The biggest draw of these platforms is their accessibility. We can watch them in our bedroom, at parking lots while waiting for a friend or when travelling in a cab. We can re-watch a scene at our own pace, and how many ever times we want to. Heck, we can even watch the first half of a horror film, then the second half of a romance, and wind up feeling refreshed. OTT platforms come with oodles of freedom.

None of the above is possible in a theatre. There, you have to adhere to strict show timings, most of which might not suit your schedule. And, if you are taking along your family for the movies on a weekend, be ready to shell out a bomb... because a movie experience in a mall is never just about the film. It is also about the expensive popcorn and Coke that you just cannot abstain from. And, it is also about the orange lehenga that the spouse wants at Soch at the mall. And the expensive doll that the daughter wants at Hamleys.

Charm can take a walk. Convenience is everything.

Do not disturb Srinivasa Ramanujam when he is looking at his mobile screen. He might be watching a film.

It is an escape into a room where your bodily movements are restrained and your eyes are transfixed on the light coming from a wall. It is pitch dark inside, which, perhaps, could be seen as a mode of confession; a spiritual awakening for those who have gracefully accepted cinema as a religion, or a solitary confinement — depending on the movie that is playing.

A cinema hall is where your personality truly comes alive, without you having to fear how you may be perceived by your accomplice.

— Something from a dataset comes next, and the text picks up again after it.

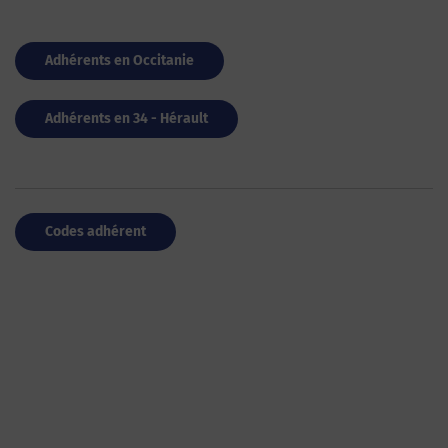
Adhérents en Occitanie
Adhérents en 34 - Hérault
Codes adhérent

When a filmmaker’s vision is aligned with yours, that is when you develop a relationship — akin to that of an umbilical cord — with movies. And when this connection happens organically, in the absence of ‘pause and play’, you begin to have conversations with cinema and each movie speaks differently to you, if only you have the patience to listen. Of course, there is no denial that cinema is gradually but steadily losing its old charm, thanks to the mushrooms that have sprouted in the recent rain (read: OTT platforms).

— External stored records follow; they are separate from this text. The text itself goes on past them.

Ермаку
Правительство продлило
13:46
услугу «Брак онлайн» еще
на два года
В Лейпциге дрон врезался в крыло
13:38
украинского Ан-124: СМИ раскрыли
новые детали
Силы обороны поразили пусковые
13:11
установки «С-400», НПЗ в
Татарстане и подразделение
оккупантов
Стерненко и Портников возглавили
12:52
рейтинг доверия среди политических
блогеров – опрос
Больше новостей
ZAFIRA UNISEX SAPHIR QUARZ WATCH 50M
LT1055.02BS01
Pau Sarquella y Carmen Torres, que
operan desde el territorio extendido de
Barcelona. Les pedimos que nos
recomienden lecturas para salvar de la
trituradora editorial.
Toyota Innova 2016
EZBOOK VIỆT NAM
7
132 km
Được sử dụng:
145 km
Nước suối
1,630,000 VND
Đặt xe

But that absolute joy of losing/rediscovering oneself in a cinema hall while watching a favourite director’s work unfold; those collective highs and lows, smiles and tears, whistles and hoots… these emotions that you live/relive with a community are sacred.

This rather mystical bond between Cinema Paradiso and an individual is why the experience is mostly therapeutic, and why no Netflix or Amazon Prime Video can ever claim to offer this to its faithful clients.

Srivatsan S cannot have a normal conversation without quoting movie references, much to others’ annoyance.